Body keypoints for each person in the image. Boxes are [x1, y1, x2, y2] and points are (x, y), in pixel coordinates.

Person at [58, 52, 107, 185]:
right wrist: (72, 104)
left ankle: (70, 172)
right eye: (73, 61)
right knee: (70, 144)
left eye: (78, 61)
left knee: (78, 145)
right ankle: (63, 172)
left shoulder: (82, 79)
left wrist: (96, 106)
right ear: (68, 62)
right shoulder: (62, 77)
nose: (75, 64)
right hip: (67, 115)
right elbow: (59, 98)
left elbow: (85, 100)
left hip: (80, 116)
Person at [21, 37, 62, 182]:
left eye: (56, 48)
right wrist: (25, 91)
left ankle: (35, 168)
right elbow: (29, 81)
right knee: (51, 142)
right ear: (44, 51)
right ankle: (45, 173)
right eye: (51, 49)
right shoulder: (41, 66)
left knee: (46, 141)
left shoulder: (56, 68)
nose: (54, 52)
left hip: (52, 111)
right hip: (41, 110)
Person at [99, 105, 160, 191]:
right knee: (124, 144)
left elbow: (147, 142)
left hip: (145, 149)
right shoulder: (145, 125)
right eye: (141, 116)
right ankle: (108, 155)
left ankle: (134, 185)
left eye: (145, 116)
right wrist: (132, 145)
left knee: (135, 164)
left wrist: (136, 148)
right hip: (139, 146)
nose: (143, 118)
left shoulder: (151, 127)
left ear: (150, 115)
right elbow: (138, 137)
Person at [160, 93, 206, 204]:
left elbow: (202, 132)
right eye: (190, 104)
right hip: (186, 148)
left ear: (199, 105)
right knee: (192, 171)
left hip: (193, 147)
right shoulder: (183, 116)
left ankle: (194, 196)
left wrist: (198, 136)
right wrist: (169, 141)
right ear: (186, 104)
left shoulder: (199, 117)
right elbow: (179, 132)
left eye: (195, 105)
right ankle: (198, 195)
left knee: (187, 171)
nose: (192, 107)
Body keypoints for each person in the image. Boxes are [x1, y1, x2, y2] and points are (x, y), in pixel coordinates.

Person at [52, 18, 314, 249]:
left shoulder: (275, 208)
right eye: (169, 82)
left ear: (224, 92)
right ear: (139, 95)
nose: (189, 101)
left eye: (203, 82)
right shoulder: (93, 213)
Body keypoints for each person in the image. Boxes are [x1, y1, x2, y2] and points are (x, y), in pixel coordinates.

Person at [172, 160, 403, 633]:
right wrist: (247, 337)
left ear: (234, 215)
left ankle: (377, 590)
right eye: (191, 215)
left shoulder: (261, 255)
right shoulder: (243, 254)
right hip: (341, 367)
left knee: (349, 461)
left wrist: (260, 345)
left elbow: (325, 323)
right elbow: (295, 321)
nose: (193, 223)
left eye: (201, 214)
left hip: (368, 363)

EXERCISE DETAILS -
All of the data above should be reproduced exactly.

ANSWER BOX -
Body keypoints for each person in the image. Boxes are [x1, y1, x2, y2] and points are (x, y), in pixel coordinates.

Person at [58, 52, 107, 185]:
right wrist: (72, 104)
left ankle: (70, 172)
right eye: (73, 61)
right knee: (70, 144)
left eye: (78, 61)
left knee: (78, 145)
right ankle: (63, 172)
left shoulder: (82, 79)
left wrist: (96, 106)
right ear: (68, 62)
right shoulder: (62, 77)
nose: (75, 64)
right hip: (67, 115)
right elbow: (59, 98)
left elbow: (85, 100)
left hip: (80, 116)
Person at [21, 37, 62, 182]:
left eye: (56, 48)
right wrist: (25, 91)
left ankle: (35, 168)
right elbow: (29, 81)
right knee: (51, 142)
right ear: (44, 51)
right ankle: (45, 173)
right eye: (51, 49)
right shoulder: (41, 66)
left knee: (46, 141)
left shoulder: (56, 68)
nose: (54, 52)
left hip: (52, 111)
right hip: (41, 110)
Person at [99, 105, 160, 191]:
right knee: (124, 144)
left elbow: (147, 142)
left hip: (145, 149)
right shoulder: (145, 125)
right eye: (141, 116)
right ankle: (108, 155)
left ankle: (134, 185)
left eye: (145, 116)
right wrist: (132, 145)
left knee: (135, 164)
left wrist: (136, 148)
right hip: (139, 146)
nose: (143, 118)
left shoulder: (151, 127)
left ear: (150, 115)
right elbow: (138, 137)
Person at [160, 93, 206, 204]:
left elbow: (202, 132)
right eye: (190, 104)
right hip: (186, 148)
left ear: (199, 105)
right knee: (192, 171)
left hip: (193, 147)
right shoulder: (183, 116)
left ankle: (194, 196)
left wrist: (198, 136)
right wrist: (169, 141)
right ear: (186, 104)
left shoulder: (199, 117)
right elbow: (179, 132)
left eye: (195, 105)
right ankle: (198, 195)
left knee: (187, 171)
nose: (192, 107)
Body keypoints for each person in the image. Boxes are [x1, y1, x2, y2] and points are (x, y), in pixel coordinates.

Person at [52, 18, 314, 249]:
left shoulder: (275, 208)
right eye: (169, 82)
left ear: (224, 92)
right ear: (139, 95)
nose: (189, 101)
left eye: (203, 82)
right shoulder: (93, 213)
Body keypoints for each person in the image. Boxes are [x1, y1, x2, y2] and points are (x, y), in pixel coordinates.

Person at [172, 160, 403, 633]:
right wrist: (247, 337)
left ear: (234, 215)
left ankle: (377, 590)
right eye: (191, 215)
left shoulder: (261, 255)
right shoulder: (243, 254)
right hip: (341, 367)
left knee: (349, 461)
left wrist: (260, 345)
left elbow: (325, 323)
right elbow: (295, 321)
nose: (193, 223)
left eye: (201, 214)
left hip: (368, 363)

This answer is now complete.